Improving our democracy

We the Caymanian people are not accustomed to voting on issues and so those of us that voted yes or no on 18 July must be congratulated for having participated in this momentous historical event. Although it can be assumed that many of those who voted no interpreted the referendum as a vote against the premier and his parliamentary partners thus making their vote personal rather than about the issue of equity and accountability. The premier in claiming victory over the young movers of the movement and has said that the OMOV committee was highjacked by political bosses; however, he at the moment is the only real political boss in our small island state. And had the PPM really taking control of the OMOV movement and lent their political and economic resources to it, the outcome would have been much different and the referendum might well have succeeded.  

But the success of a citizen’s movement cannot simply be measured by the success of the question put before the people. Education of voters and their mobilisation are jointly of significance to the on-going task of strengthening our democracy. For our democracy is only as strong as its citizens and it’s upon them that the responsibility of maintaining a healthy decision making process lies. 

Thus the PPM must be congratulated for allowing the OMOV committee members to exercise and experience the gift of free expression and political activism.

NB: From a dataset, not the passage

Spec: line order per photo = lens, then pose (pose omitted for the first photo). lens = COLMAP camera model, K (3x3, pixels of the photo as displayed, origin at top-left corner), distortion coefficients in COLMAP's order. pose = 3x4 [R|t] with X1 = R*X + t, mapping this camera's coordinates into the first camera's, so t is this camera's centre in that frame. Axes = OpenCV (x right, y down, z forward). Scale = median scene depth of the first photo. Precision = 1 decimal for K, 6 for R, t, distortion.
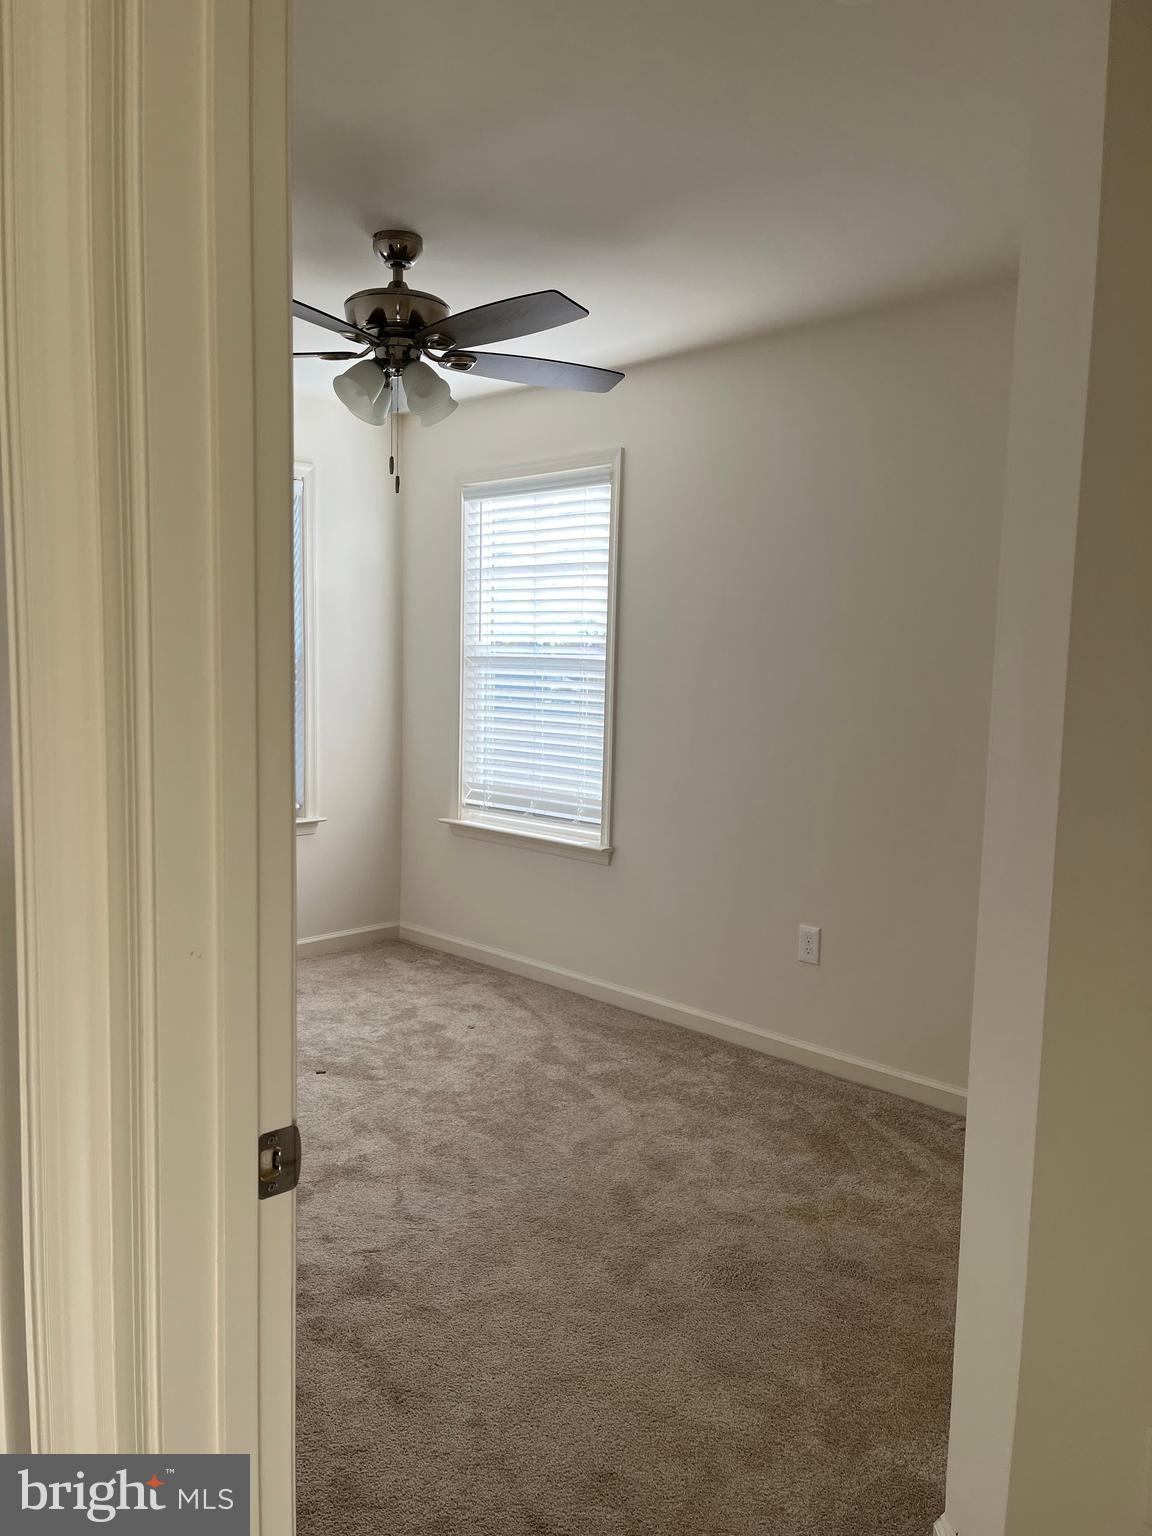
lens RADIAL K [[1143.2, 0, 573.0], [0, 1143.2, 740.5], [0, 0, 1]] dist [0.046890, -0.040497]
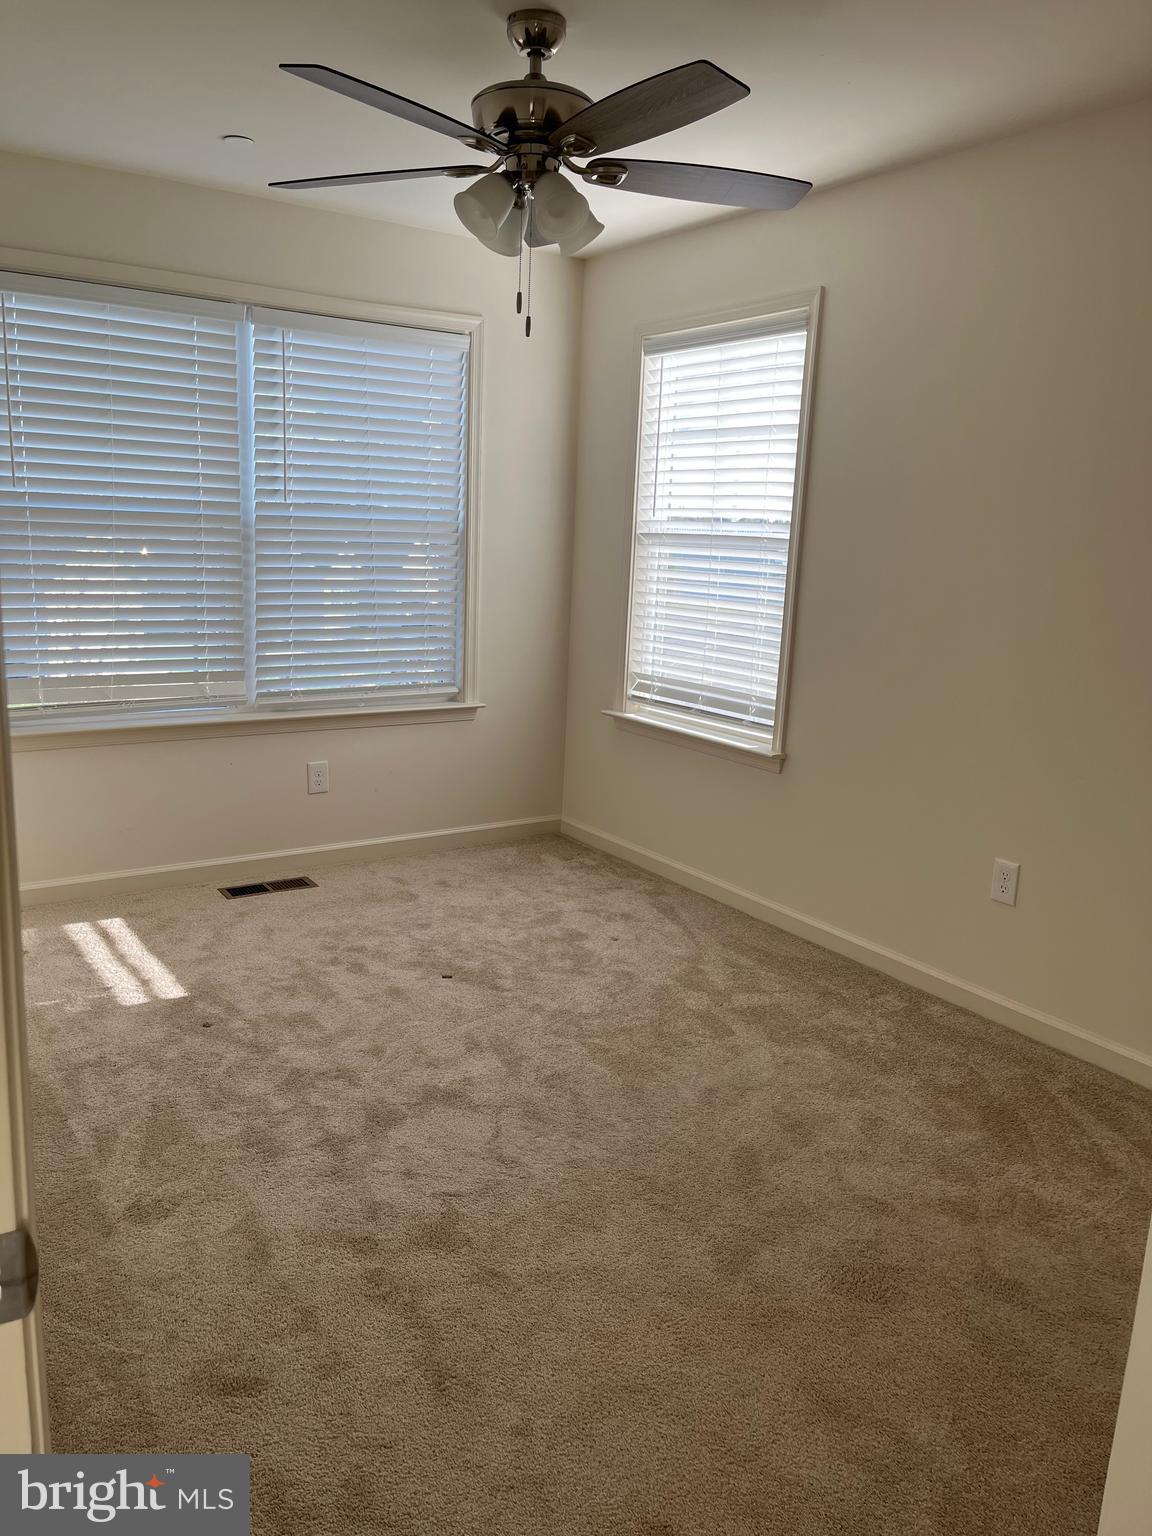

This is not to say that I have yet come to the position of supporting the PPM, but I said long ago that there is more democracy in the PPM than will ever be allowed in the UDP as long as McKeeva Bush is in control of the UDP. And as a founding member of the UDP, I can say that the UDP was from the outset created to facilitate the political dictatorship of William McKeeva Bush and that that Party has never adhered to its constitution nor attempted to politically educate its members to the point where the will of the party was that of its members and not just its leader. When was the last time the UDP had consultations with its members by holding meetings or conventions. When was the last time the UDP held branch meetings or informed its members of the rationale for their actions in Parliament and Government.  

I am not against political parties because they may well be a necessary evil, but dictatorship in the parties leads to dictatorship in the government. As we can well see McKeeva does not abide by his party’s constitution so why would he abide by our country’s constitution. But it also appears to me that the PPM has already selected their candidates for the 2013 election without giving some very capable young and educated individuals – some of whom were involved in the OMOV movement – a chance to compete for selection by their party bosses; and this is not very democratic. So now that the people have discussed the issue of equity in our electoral system they how need to examine the issue of whether or not the two existing parties in their present composition and operation is serving our democracy as well as they should be doing and if it might not be best to weaken the party system and the party bosses that are controlling every aspect of their operation; by sponsoring and electing independents in the next general election. Certainly the OMOV movement has proven that although organisation is essential to successful political behaviour, the party is not the only organisational form capable of mobilising the people. With social media and other forms of advance communication between citizens in Cayman, it might very well be possible to bypass the two rival parties and send independents to parliament in 2013.  

For our political party system has had neither real ideological foundations nor any meaningful purpose other than situating one or two strong individuals in the position to use their charisma and access to financial resources to get others elected, but of course only after gaining from them their loyalty. And as we have experienced this is especially the case with the United Democratic Party and it would be to our detriment and a real shame if in 2013, we allow persons to be elected not because of merit but because they are hanging unto someone’s coat tail. Is it not obvious what this type of party structure is presently doing to our country? Can we not see that one man is making the decisions for all; and that his elected colleagues will follow him blindly until the end, so long as he can provide them with the organisation and financial resources to be re-elected in 2013.  

Attempting to change our electoral system to bring greater equity and accountability may have failed but it is not the only way to strengthen our democracy, for the great change will come from a change in the way we the people behave politically. And if we the people truly examine the issues as they are presented to us, and if we the people invest some of our time and intelligence in reforming our democracy by limiting the power of the party bosses our democracy will become improved and the envy of those around us. 

I encourage status holders that were so shamefully disenfranchised on July the 18th to now register to vote in the general election next year, for our democracy is in need of individuals that will ask their leaders to do nothing more for them than to create the foundation for sensible and sustainable economic growth and prosperity.